Cela fait un an que le conflit a officiellement cessé à Mossoul. Mais la lutte pour reconstruire la ville et les vies des habitants, elle, est loin d’être terminée. De vastes zones de Mossoul, particulièrement la partie ouest, restent totalement décimées. Les mines et objets piégés parsèment encore les habitations et les structures de santé.
Certaines personnes n’ont d’autre choix que de revenir à Mossoul et de vivre dans des habitations endommagées, souvent sans eau ni électricité. Les mauvaises conditions d’hygiène accroissent le risque de maladie, et les blessures traumatiques sont fréquentes car les habitants tentent de reconstruire leurs maisons dans des conditions dangereuses.
L’accès aux soins est une bataille au quotidien, avec neuf hôpitaux sur treize endommagés par le conflit. La reconstruction des structures de santé prend beaucoup de temps, il ne reste que cinq lits pour 10 000 habitants, ce qui est bien inférieur aux normes minimales internationales de soins de santé.
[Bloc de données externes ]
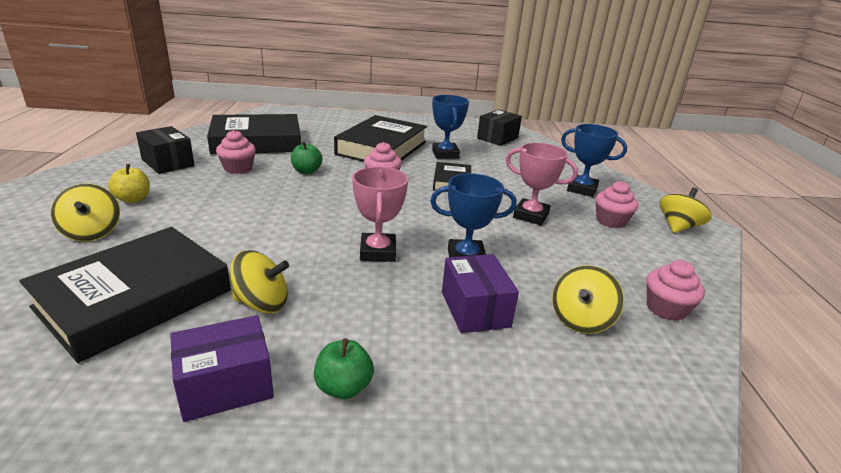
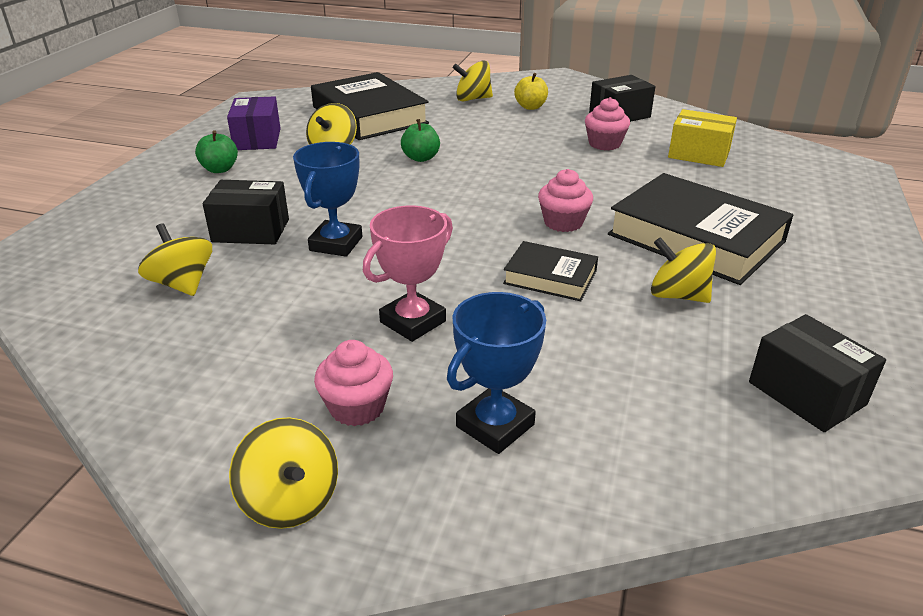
camera: 110 degrees right, 5 degrees up
black book [207,114,301,154] -> yellow box [668,109,737,167]
green apple [291,141,323,174] -> green apple moved to [401,119,440,162]
pink trophy [352,167,408,262] -> none
blue trophy [432,95,469,159] -> yellow spinning top [651,237,716,303]
purple box [442,254,519,333] -> black box [203,180,289,244]
pink cupcake [647,260,705,321] -> none

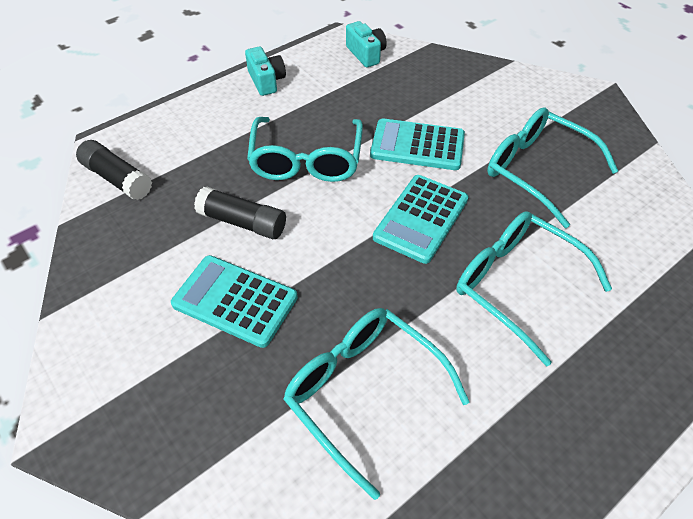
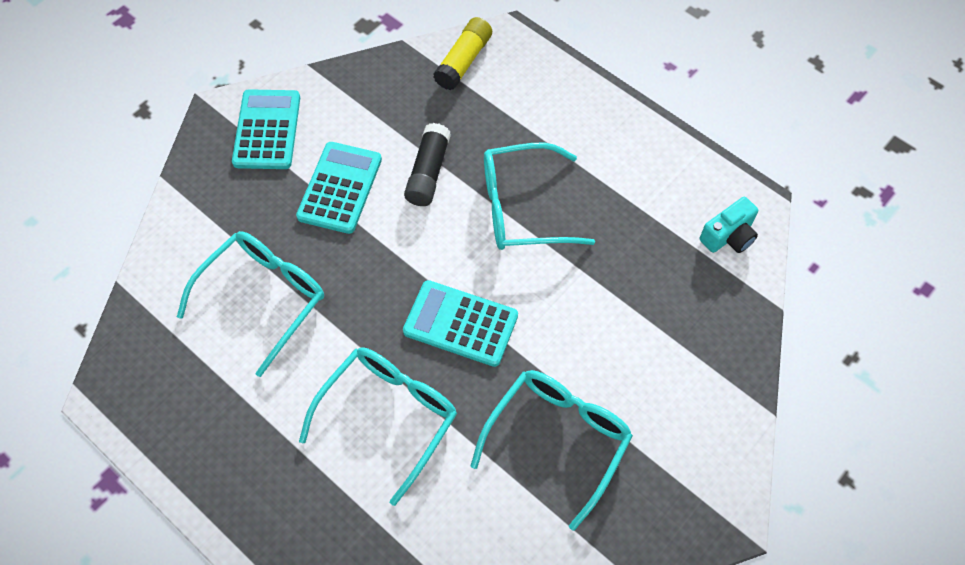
camera: 80 degrees right, 10 degrees up
black glue stick [76,140,152,200] -> yellow glue stick [433,17,492,90]
turquoise camera [245,47,286,96] -> none
turquoise calculator [370,118,465,170] -> turquoise calculator moved to [232,89,300,169]

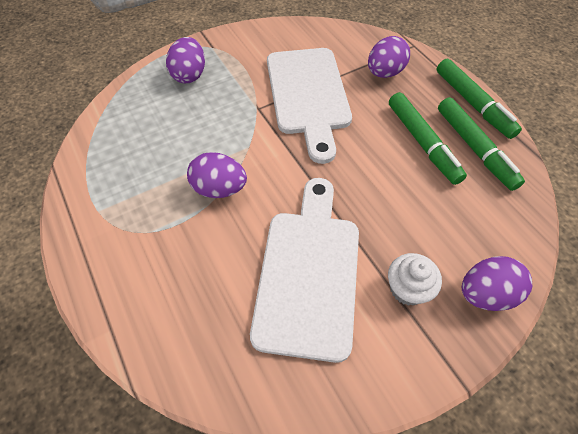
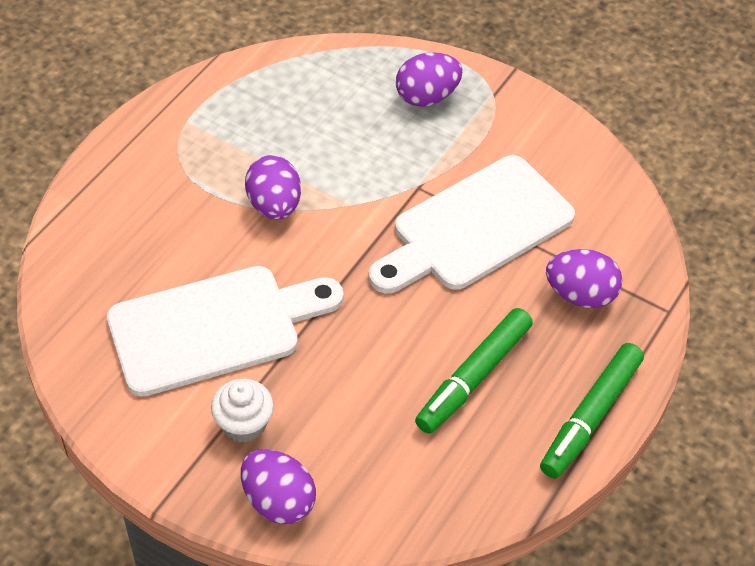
camera: 60 degrees right, 5 degrees down
green marker [438,97,525,191] -> none

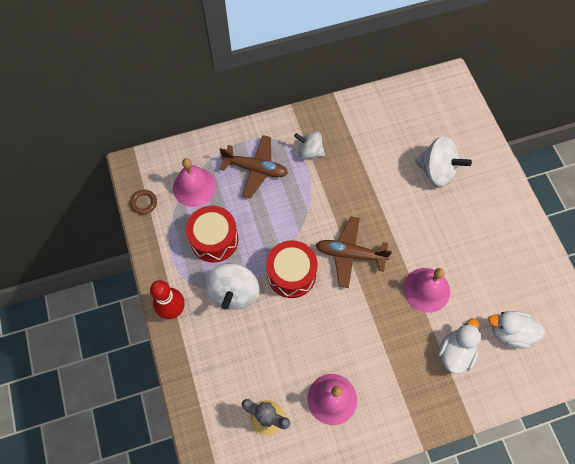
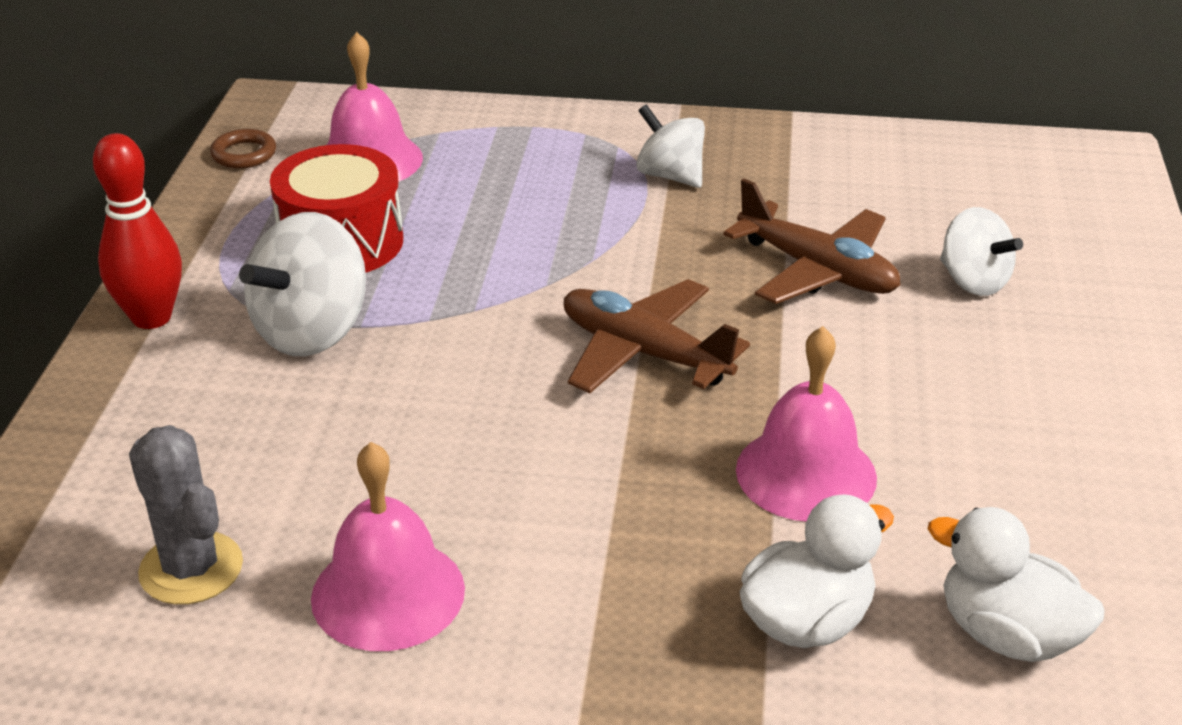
camera: 25 degrees right, 30 degrees down
brown plane [219,135,288,198] -> brown plane moved to [723,178,900,304]
red drum [266,240,318,298] -> none
white spinning top [415,136,472,187] -> white spinning top [940,207,1023,296], size x0.65

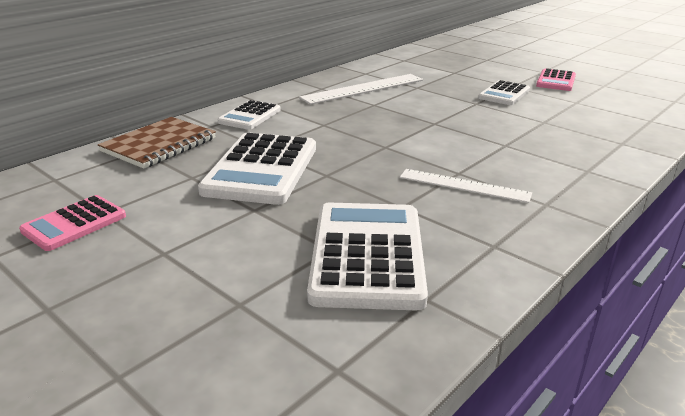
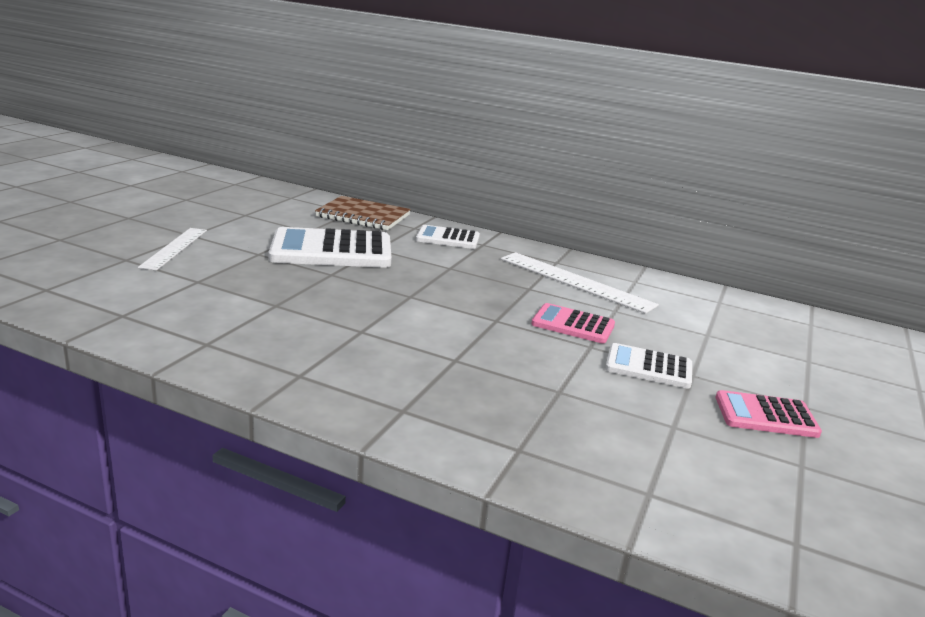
camera: 70 degrees right, 5 degrees down
pink calculator [19,195,126,251] -> pink calculator moved to [531,303,615,343]
white calculator [307,203,428,310] -> none
white ruler [400,169,532,203] -> white ruler moved to [138,228,207,271]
En 2017, MSF a travaillé à Mossoul et dans ses environs pour proposer des services de santé vitaux aux personnes affectées par la violence. Nous avons tenu plusieurs postes d’urgence dans l’est et l’ouest de Mossoul, et géré quatre hôpitaux proposant un ensemble de services, y compris des soins intensifs, chirurgicaux, maternels et d’urgence. Actuellement, MSF gère une maternité dans l’ouest de Mossoul ainsi qu’une structure de soins chirurgicaux et post-opératoires pour les blessés de guerre dans l’est de Mossoul. En juillet, MSF a commencé à proposer des services de santé mentale dans des cliniques de soins primaires dans l’est et l’ouest de la ville.
Après le retour des habitants dans la zone d’Hawija, MSF a ouvert une clinique à Al-Abassi pour le traitement des maladies non transmissibles et les soins de santé mentale. MSF a réhabilité les systèmes d’approvisionnement en eau à Al-Abassi et va faire de même à Al-Shajera, ce qui permettra d’approvisionner environ 35 000 personnes en eau potable et d’éviter la propagation de maladies véhiculées par l’eau. MSF a également ouvert une clinique de soins primaires dans la ville de Hawija, qui proposera bientôt des soins contre les maladies non transmissibles, des services de santé mentale et des soins de santé sexuelle et reproductive. En fonction du nombre de retours à Hawija, MSF proposera des services d’urgence dans l’hôpital de la ville.